Curtiss-Wright's (NYSE:CW) 19% CAGR outpaced the company's earnings growth over the same five-year period

Curtiss-Wright Corporation -0.59%

Curtiss-Wright Corporation

CW

313.60

-0.59%

The most you can lose on any stock (assuming you don't use leverage) is 100% of your money. But on the bright side, if you buy shares in a high quality company at the right price, you can gain well over 100%. For instance, the price of Curtiss-Wright Corporation (NYSE:CW) stock is up an impressive 128% over the last five years. It's also good to see the share price up 15% over the last quarter. But this could be related to the strong market, which is up 9.4% in the last three months.

Since it's been a strong week for Curtiss-Wright shareholders, let's have a look at trend of the longer term fundamentals.

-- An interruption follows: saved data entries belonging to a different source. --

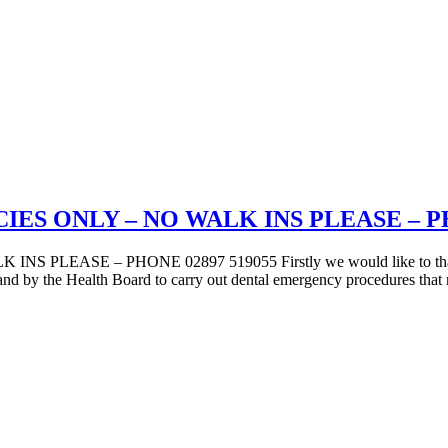
S ONLY – NO WALK INS PLEASE – PHO
 – PHONE 02897 519055 Firstly we would like to thank our st
reland by the Health Board to carry out dental emergency procedures tha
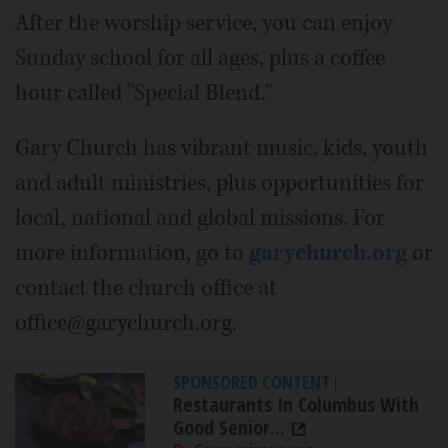
After the worship service, you can enjoy
Sunday school for all ages, plus a coffee
hour called "Special Blend."
Gary Church has vibrant music, kids, youth
and adult ministries, plus opportunities for
local, national and global missions. For
more information, go to
garychurch.org
or
contact the church office at
office@garychurch.org.
SPONSORED CONTENT
|
Restaurants In Columbus With
Good Senior...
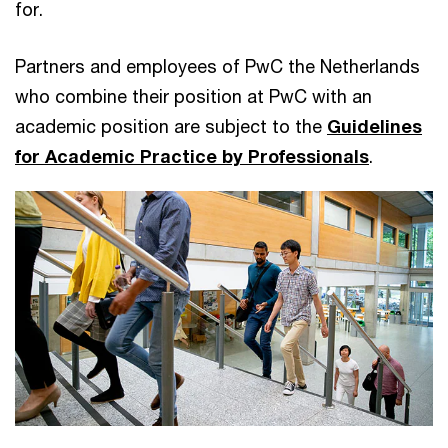
for.
Partners and employees of PwC the Netherlands
who combine their position at PwC with an
academic position are subject to the
Guidelines
for Academic Practice by Professionals
.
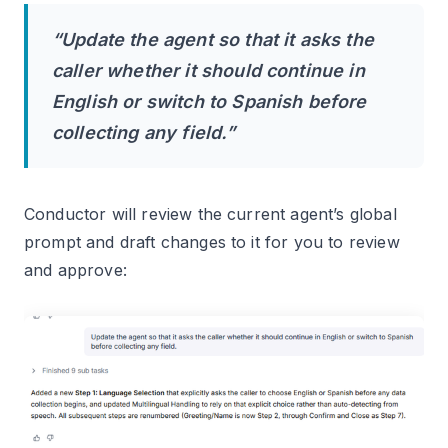
“Update the agent so that it asks the
caller whether it should continue in
English or switch to Spanish before
collecting any field.”
Conductor will review the current agent’s global
prompt and draft changes to it for you to review
and approve:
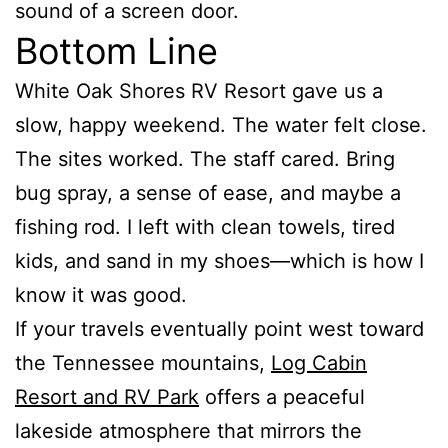
sound of a screen door.
Bottom Line
White Oak Shores RV Resort gave us a
slow, happy weekend. The water felt close.
The sites worked. The staff cared. Bring
bug spray, a sense of ease, and maybe a
fishing rod. I left with clean towels, tired
kids, and sand in my shoes—which is how I
know it was good.
If your travels eventually point west toward
the Tennessee mountains,
Log Cabin
Resort and RV Park
offers a peaceful
lakeside atmosphere that mirrors the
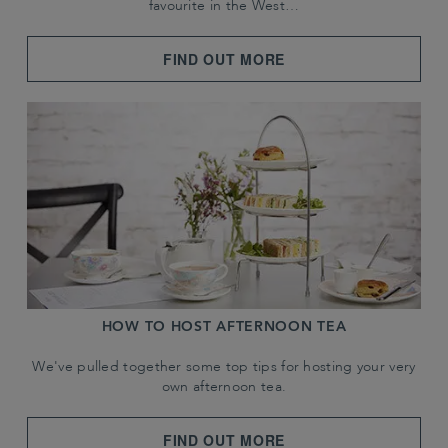
favourite in the West…
FIND OUT MORE
HOW TO HOST AFTERNOON TEA
We've pulled together some top tips for hosting your very
own afternoon tea.
FIND OUT MORE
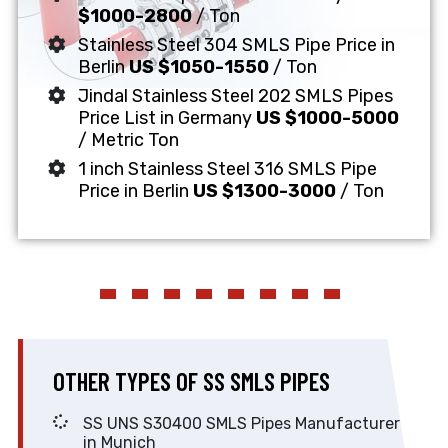
$1000-2800
/ Ton
Stainless Steel 304 SMLS Pipe Price in
Berlin
US $1050-1550
/ Ton
Jindal Stainless Steel 202 SMLS Pipes
Price List in Germany
US $1000-5000
/ Metric Ton
1 inch Stainless Steel 316 SMLS Pipe
Price in Berlin
US $1300-3000
/ Ton
OTHER TYPES OF SS SMLS PIPES
SS UNS S30400 SMLS Pipes Manufacturer
in Munich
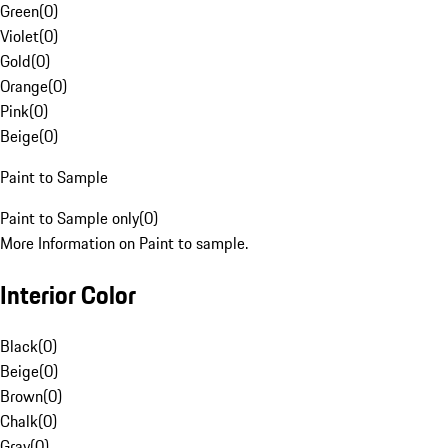
Green
(
0
)
Violet
(
0
)
Gold
(
0
)
Orange
(
0
)
Pink
(
0
)
Beige
(
0
)
Paint to Sample
Paint to Sample only
(
0
)
More Information on Paint to sample.
Interior Color
Black
(
0
)
Beige
(
0
)
Brown
(
0
)
Chalk
(
0
)
Gray
(
0
)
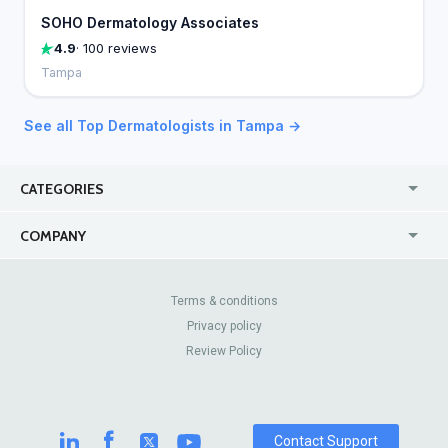
SOHO Dermatology Associates
4.9
· 100 reviews
Tampa
See all Top Dermatologists in Tampa →
CATEGORIES
USA
Online
COMPANY
Canada
Casinos
Enterprise
Blog
About Us
Contact Us
Terms & conditions
Privacy policy
Pricing
Review Sites
Review Policy
Contact Support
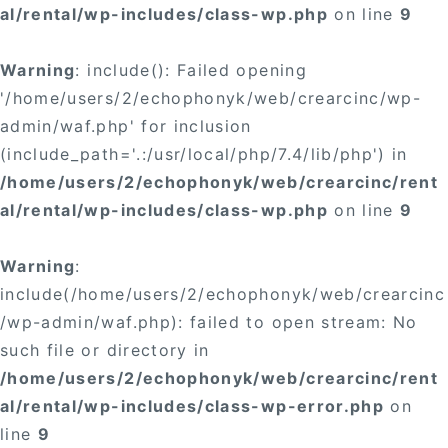
al/rental/wp-includes/class-wp.php
on line
9
Warning
: include(): Failed opening
'/home/users/2/echophonyk/web/crearcinc/wp-
admin/waf.php' for inclusion
(include_path='.:/usr/local/php/7.4/lib/php') in
/home/users/2/echophonyk/web/crearcinc/rent
al/rental/wp-includes/class-wp.php
on line
9
Warning
:
include(/home/users/2/echophonyk/web/crearcinc
/wp-admin/waf.php): failed to open stream: No
such file or directory in
/home/users/2/echophonyk/web/crearcinc/rent
al/rental/wp-includes/class-wp-error.php
on
line
9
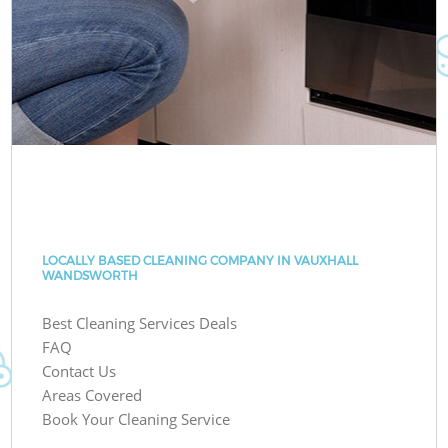
LOCALLY BASED CLEANING COMPANY IN VAUXHALL
WANDSWORTH
Best Cleaning Services Deals
FAQ
Contact Us
Areas Covered
Book Your Cleaning Service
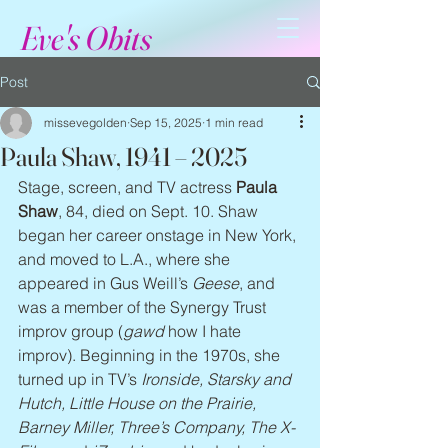
Eve's Obits
Post
missevegolden
Sep 15, 2025
1 min read
Paula Shaw, 1941 – 2025
Stage, screen, and TV actress 
Paula 
Shaw
, 84, died on Sept. 10. Shaw 
began her career onstage in New York, 
and moved to L.A., where she 
appeared in Gus Weill’s 
Geese
, and 
was a member of the Synergy Trust 
improv group (
gawd
 how I hate 
improv). Beginning in the 1970s, she 
turned up in TV’s 
Ironside, Starsky and 
Hutch, Little House on the Prairie, 
Barney Miller, Three’s Company, The X-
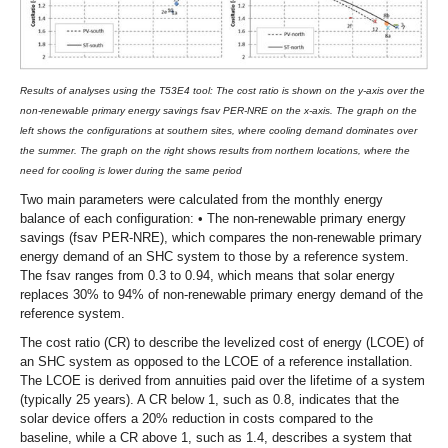
Results of analyses using the T53E4 tool: The cost ratio is shown on the y-axis over the
non-renewable primary energy savings fsav PER-NRE on the x-axis. The graph on the
left shows the configurations at southern sites, where cooling demand dominates over
the summer. The graph on the right shows results from northern locations, where the
need for cooling is lower during the same period
Two main parameters were calculated from the monthly energy
balance of each configuration: • The non-renewable primary energy
savings (fsav PER-NRE), which compares the non-renewable primary
energy demand of an SHC system to those by a reference system.
The fsav ranges from 0.3 to 0.94, which means that solar energy
replaces 30% to 94% of non-renewable primary energy demand of the
reference system.
The cost ratio (CR) to describe the levelized cost of energy (LCOE) of
an SHC system as opposed to the LCOE of a reference installation.
The LCOE is derived from annuities paid over the lifetime of a system
(typically 25 years). A CR below 1, such as 0.8, indicates that the
solar device offers a 20% reduction in costs compared to the
baseline, while a CR above 1, such as 1.4, describes a system that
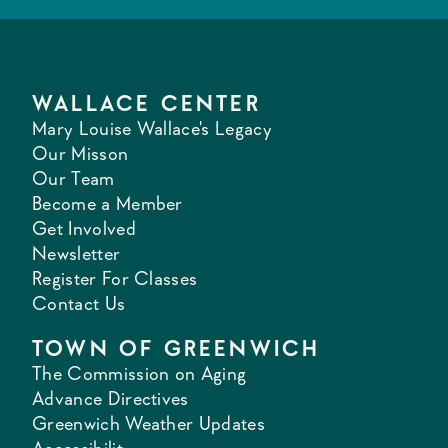
WALLACE CENTER
Mary Louise Wallace's Legacy
Our Misson
Our Team
Become a Member
Get Involved
Newsletter
Register For Classes
Contact Us
TOWN OF GREENWICH
The Commission on Aging
Advance Directives
Greenwich Weather Updates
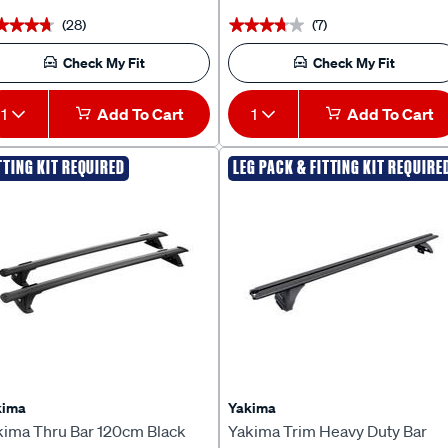
(28)
(7)
★★★★
★★★★
★★★★★
★★★★★
Check My Fit
Check My Fit
1
Add To Cart
1
Add To Cart
TTING KIT REQUIRED
LEG PACK & FITTING KIT REQUIRE
kima
Yakima
kima Thru Bar 120cm Black
Yakima Trim Heavy Duty Bar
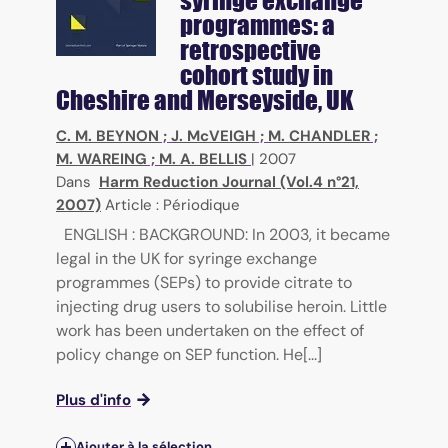
programmes: a
retrospective
cohort study in
Cheshire and Merseyside, UK
C. M. BEYNON
;
J. McVEIGH
;
M. CHANDLER
;
M. WAREING
;
M. A. BELLIS
|
2007
Dans
Harm Reduction Journal (Vol.4 n°21,
2007)
Article : Périodique
ENGLISH : BACKGROUND: In 2003, it became
legal in the UK for syringe exchange
programmes (SEPs) to provide citrate to
injecting drug users to solubilise heroin. Little
work has been undertaken on the effect of
policy change on SEP function. He[...]
Plus d'info
Ajouter à la sélection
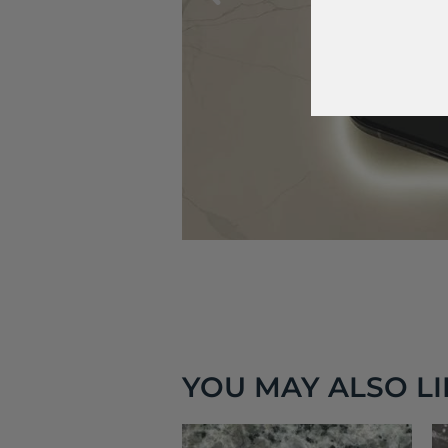
YOU MAY ALSO LIK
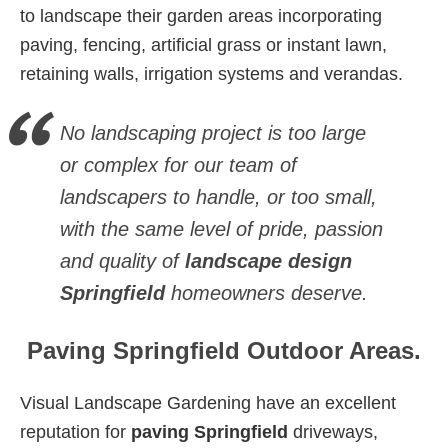
to landscape their garden areas incorporating
paving, fencing, artificial grass or instant lawn,
retaining walls, irrigation systems and verandas.
No landscaping project is too large
or complex for our team of
landscapers to handle, or too small,
with the same level of pride, passion
and quality of
landscape design
Springfield
homeowners deserve.
Paving Springfield Outdoor Areas.
Visual Landscape Gardening have an excellent
reputation for
paving Springfield
driveways,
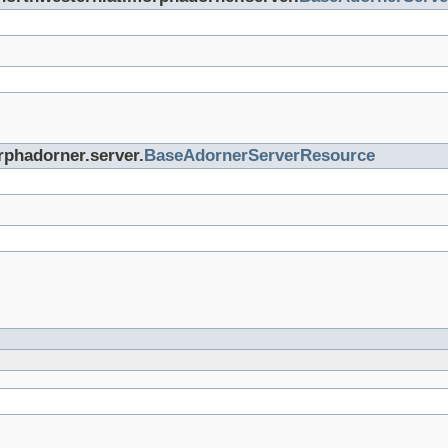
rphadorner.server.
BaseAdornerServerResource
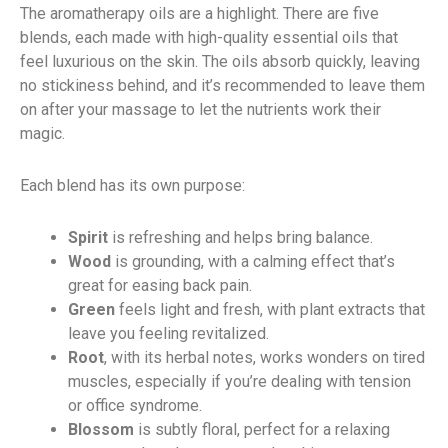
The aromatherapy oils are a highlight. There are five
blends, each made with high-quality essential oils that
feel luxurious on the skin. The oils absorb quickly, leaving
no stickiness behind, and it’s recommended to leave them
on after your massage to let the nutrients work their
magic.
Each blend has its own purpose:
Spirit
is refreshing and helps bring balance.
Wood
is grounding, with a calming effect that’s
great for easing back pain.
Green
feels light and fresh, with plant extracts that
leave you feeling revitalized.
Root
, with its herbal notes, works wonders on tired
muscles, especially if you’re dealing with tension
or office syndrome.
Blossom
is subtly floral, perfect for a relaxing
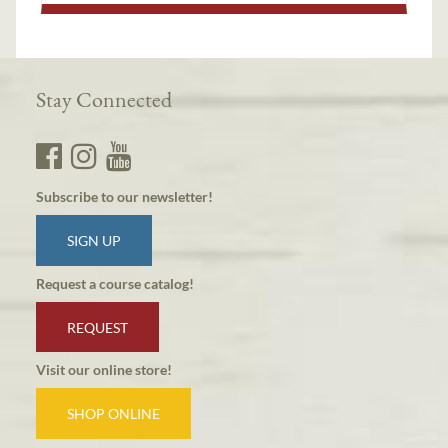
Stay Connected
Subscribe to our newsletter!
SIGN UP
Request a course catalog!
REQUEST
Visit our online store!
SHOP ONLINE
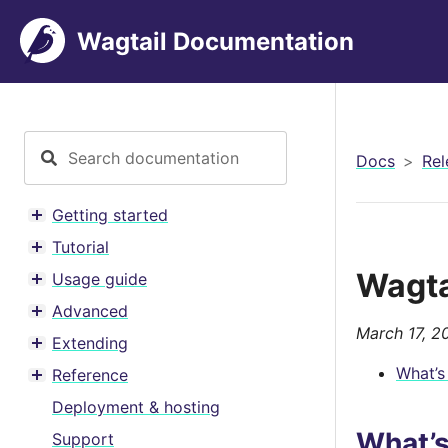
Wagtail Documentation
Docs
Rel
Getting started
Toggle menu contents
Tutorial
Toggle menu contents
Wagtai
Usage guide
Toggle menu contents
Advanced
Toggle menu contents
March 17, 2
Extending
Toggle menu contents
What’s
Reference
Toggle menu contents
Deployment & hosting
What’
Support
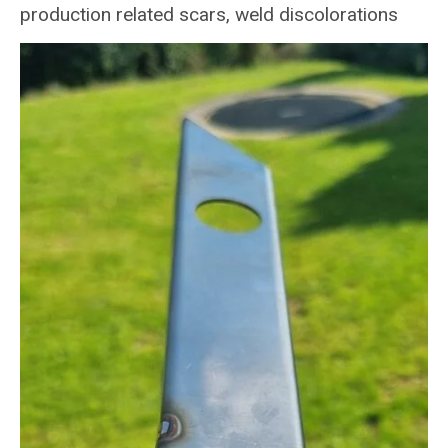
production related scars, weld discolorations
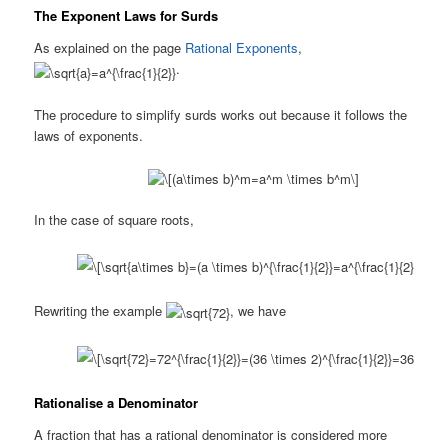
The Exponent Laws for Surds
As explained on the page
Rational Exponents
,
.
The procedure to simplify surds works out because it follows the
laws of exponents.
In the case of square roots,
Rewriting the example
, we have
Rationalise a Denominator
A fraction that has a rational denominator is considered more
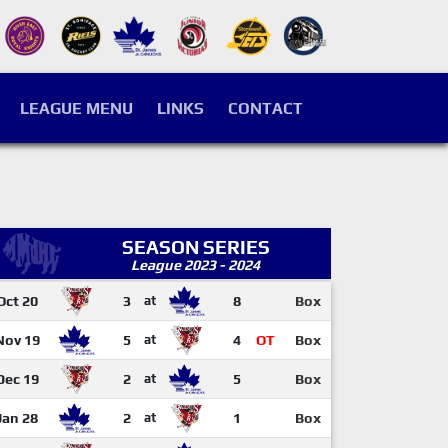
LEAGUE MENU
LINKS
CONTACT
SEASON SERIES
League 2023 - 2024
Oct 20
3
at
8
Box
Nov 19
5
at
4
OT
Box
Dec 19
2
at
5
Box
Jan 28
2
at
1
Box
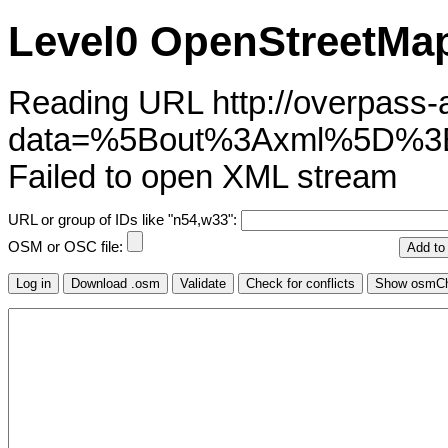
Level0 OpenStreetMap
Reading URL http://overpass-ap
data=%5Bout%3Axml%5D%3
Failed to open XML stream
URL or group of IDs like "n54,w33":
OSM or OSC file:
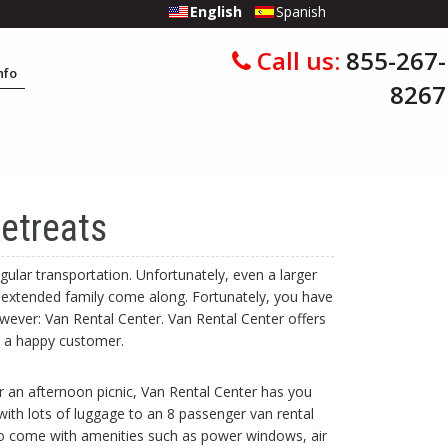
English
Spanish
Call us:
855-267-
Info
8267
etreats
gular transportation. Unfortunately, even a larger
 extended family come along. Fortunately, you have
ever: Van Rental Center. Van Rental Center offers
u a happy customer.
r an afternoon picnic, Van Rental Center has you
 with lots of luggage to an 8 passenger van rental
lso come with amenities such as power windows, air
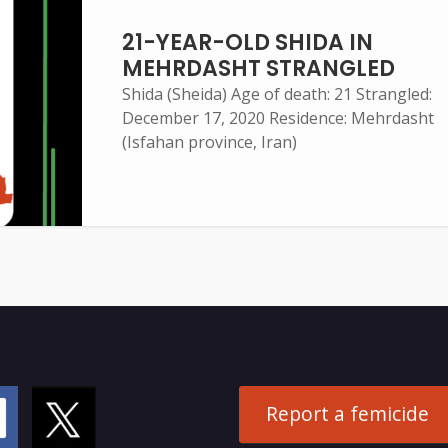
21-YEAR-OLD SHIDA IN
MEHRDASHT STRANGLED
Shida (Sheida) Age of death: 21 Strangled:
December 17, 2020 Residence: Mehrdasht
(Isfahan province, Iran)
Report a femicide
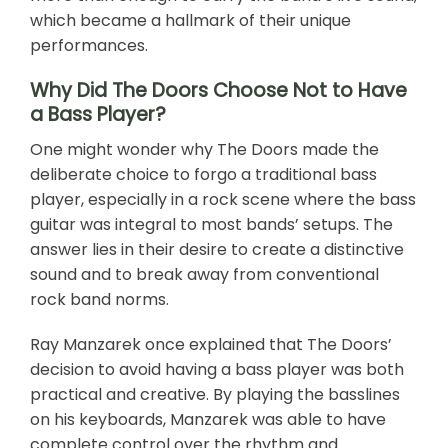
which became a hallmark of their unique
performances.
Why Did The Doors Choose Not to Have
a Bass Player?
One might wonder why The Doors made the
deliberate choice to forgo a traditional bass
player, especially in a rock scene where the bass
guitar was integral to most bands’ setups. The
answer lies in their desire to create a distinctive
sound and to break away from conventional
rock band norms.
Ray Manzarek once explained that The Doors’
decision to avoid having a bass player was both
practical and creative. By playing the basslines
on his keyboards, Manzarek was able to have
complete control over the rhythm and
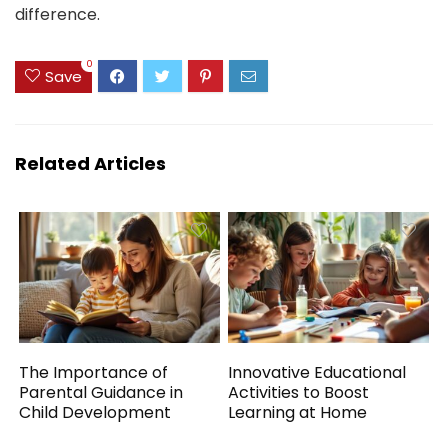
difference.
0
Save
Related Articles
The Importance of
Innovative Educational
Parental Guidance in
Activities to Boost
Child Development
Learning at Home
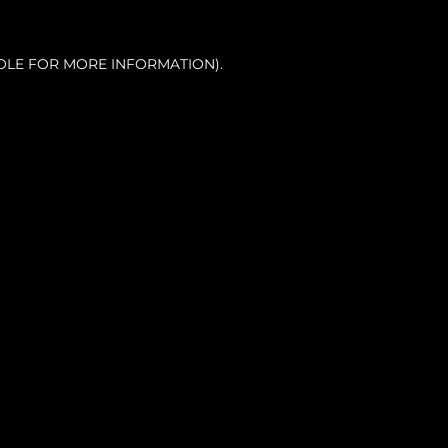
OLE FOR MORE INFORMATION).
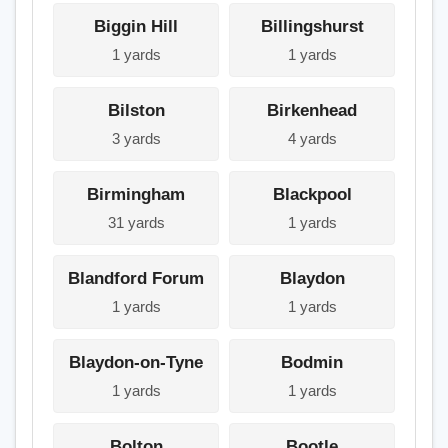
Biggin Hill
Billingshurst
1 yards
1 yards
Bilston
Birkenhead
3 yards
4 yards
Birmingham
Blackpool
31 yards
1 yards
Blandford Forum
Blaydon
1 yards
1 yards
Blaydon-on-Tyne
Bodmin
1 yards
1 yards
Bolton
Bootle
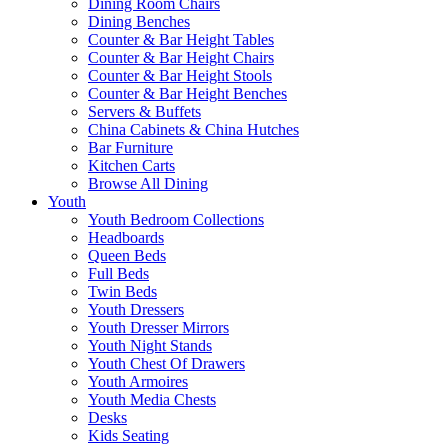
Dining Room Chairs
Dining Benches
Counter & Bar Height Tables
Counter & Bar Height Chairs
Counter & Bar Height Stools
Counter & Bar Height Benches
Servers & Buffets
China Cabinets & China Hutches
Bar Furniture
Kitchen Carts
Browse All Dining
Youth
Youth Bedroom Collections
Headboards
Queen Beds
Full Beds
Twin Beds
Youth Dressers
Youth Dresser Mirrors
Youth Night Stands
Youth Chest Of Drawers
Youth Armoires
Youth Media Chests
Desks
Kids Seating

See our latest analysis for Curtiss-Wright

While the efficient markets hypothesis continues to be taught by some, it has been proven that markets are over-reactive dynamic systems, and investors are not always rational. By comparing earnings per share (EPS) and share price changes over time, we can get a feel for how investor attitudes to a company have morphed over time.

Over half a decade, Curtiss-Wright managed to grow its earnings per share at 8.1% a year. This EPS growth is lower than the 18% average annual increase in the share price. This suggests that market participants hold the company in higher regard, these days. And that's hardly shocking given the track record of growth.

You can see how EPS has changed over time in the image below (click on the chart to see the exact values).

earnings-per-share-growth
NYSE:CW Earnings Per Share Growth March 29th 2024

We consider it positive that insiders have made significant purchases in the last year. Having said that, most people consider earnings and revenue growth trends to be a more meaningful guide to the business. This free interactive report on Curtiss-Wright's earnings, revenue and cash flow is a great place to start, if you want to investigate the stock further.

What About Dividends?

As well as measuring the share price return, investors should also consider the total shareholder return (TSR). The TSR incorporates the value of any spin-offs or discounted capital raisings, along with any dividends, based on the assumption that the dividends are reinvested. Arguably, the TSR gives a more comprehensive picture of the return generated by a stock. In the case of Curtiss-Wright, it has a TSR of 134% for the last 5 years. That exceeds its share price return that we previously mentioned. And there's no prize for guessing that the dividend payments largely explain the divergence!

A Different Perspective

It's good to see that Curtiss-Wright has rewarded shareholders with a total shareholder return of 47% in the last twelve months. That's including the dividend. That gain is better than the annual TSR over five years, which is 19%. Therefore it seems like sentiment around the company has been positive lately. In the best case scenario, this may hint at some real business momentum, implying that now could be a great time to delve deeper. It's always interesting to track share price performance over the longer term. But to understand Curtiss-Wright better, we need to consider many other factors. Case in point: We've spotted 1 warning sign for Curtiss-Wright you should be aware of.

There are plenty of other companies that have insiders buying up shares. You probably do not want to miss this free list of growing companies that insiders are buying.

Please note, the market returns quoted in this article reflect the market weighted average returns of stocks that currently trade on American exchanges.